Güstrower beim Silvester-Warnow-Lauf
Rostock (mbp) Bei der 25. Auflage des Silvester-Warnow-Laufs in Rostock gab es erträgliche Distanzen von 3, 7, 11 und 20 Kilometern. Für die Läufer des Landkreises Güstrow ist der Wettkampf immer eine willkommene Abwechslung im Wintertraining. Die Jubiläumsausgabe fand diesmal erst im neuen Jahr statt. Stammgast und regelmäßig erfolgreich ist der Güstrower Ulrich Boddien. Wie in den Jahren zuvor auf der längsten Strecke unterwegs, ging er das Rennen recht ruhig an, um sich dann auf den letzten Kilometern doch noch auf Rang 3 vorzuarbeiten. Seine Zeit von 1:20:40 Stunden beweist sein ruhiges Tempo, war er im Vorjahr als Zweiter doch noch um acht Minuten schneller. Als Siebenter des Gesamtfelds kam Hannjo Herrmann nach 1:23:21 Stunden auf der gleichen Strecke ein.

Die für den 1. LAV Rostock startende Teterowerin Claudia Kahl hat sich für das neue Jahr offensichtlich einiges vorgenommen. Über die 11-Kilometer-Strecke siegte sie in 46:58 Minuten deutlich vor allen.

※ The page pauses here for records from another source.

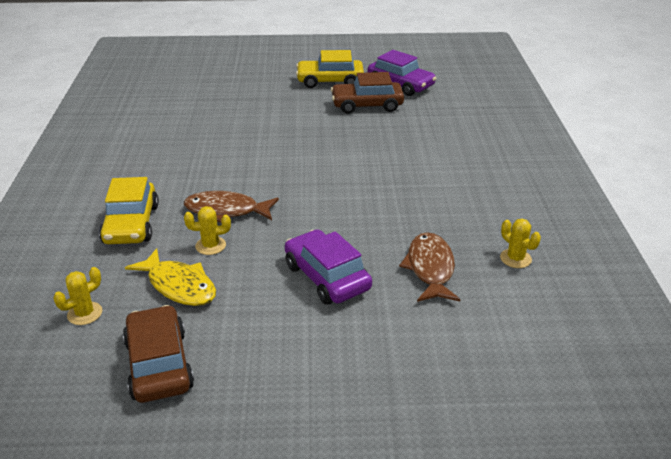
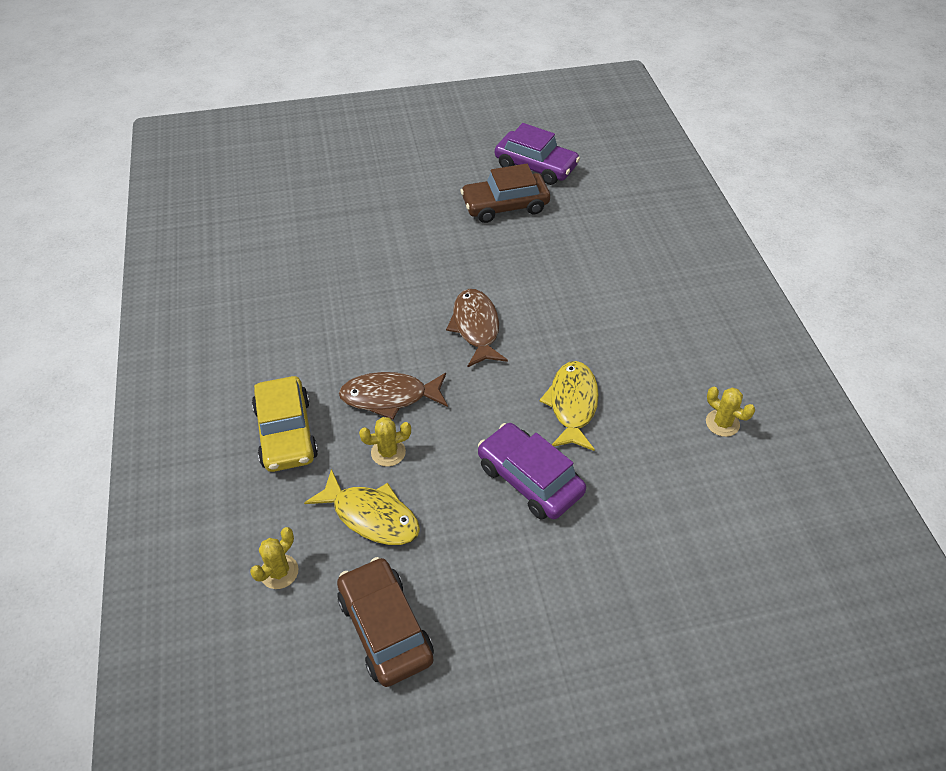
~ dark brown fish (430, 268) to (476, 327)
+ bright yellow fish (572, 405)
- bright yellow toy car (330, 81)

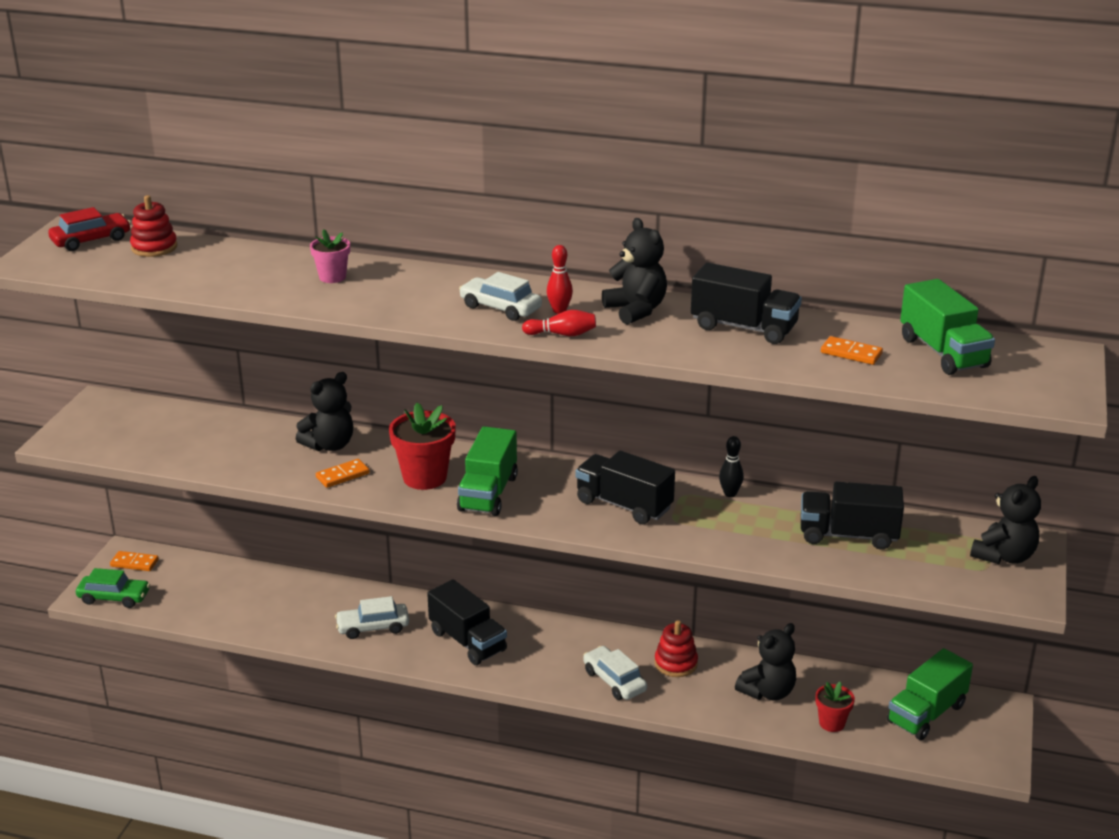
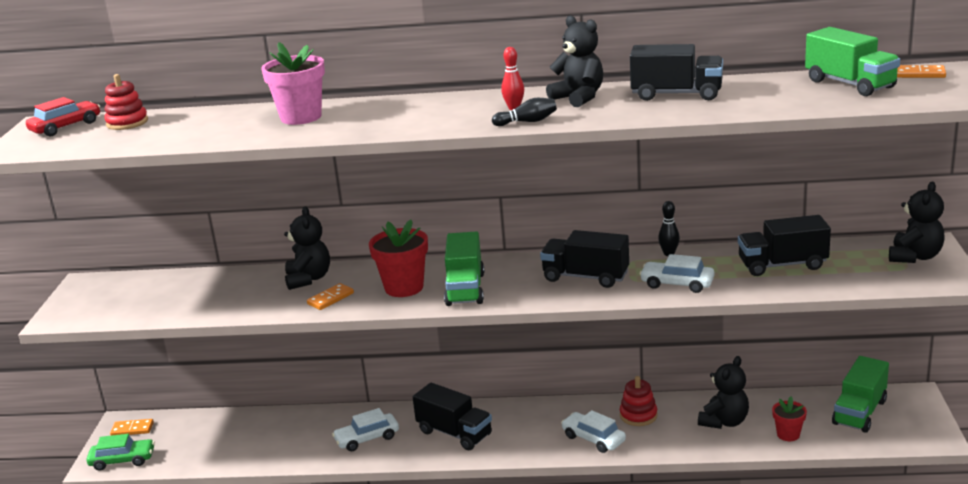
~ pink plant pot (332, 277) = (301, 117) x1.72
~ black teddy (330, 445) = (308, 279) 45 degrees counterclockwise
~ scarlet bowling pin (562, 334) to black bowling pin (527, 122)
~ pure white toy car (500, 308) to (677, 284)
~ bright orange domino piece (851, 353) to (919, 74)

Nach den schweren Jahren nach der Wende als das Fortbestehen des Laufs wegen der geringen Teilnehmerzahlen stark gefährdet war konnte sich Veranstaltungschef Siegfried Ebert diesmal über eine Rekordteilnehmerzahl von 461 Läufern und Wanderern freuen.


Erinnert
Zu den traditionsreichsten Läufen des Landes gehört der Silvester-Warnow-Lauf in Rostock. So mancher auch Güstrower Laufkämpe wird sich noch an jenen 30. Dezember 1979 erinnern, da die Läufer mit NVA-Lkw zum Start an den Kessiner Berg transportiert wurden, von wo man die 37 Kilometer über Niex, Damm, Reez zur Streckenkontrolle im Schwaaner Fischverarbeitungsbetrieb und zurück dann am linken Warnowufer zum Ziel in der Rostocker Südstadt in Angriff nahm. Diesmal war es einfacher.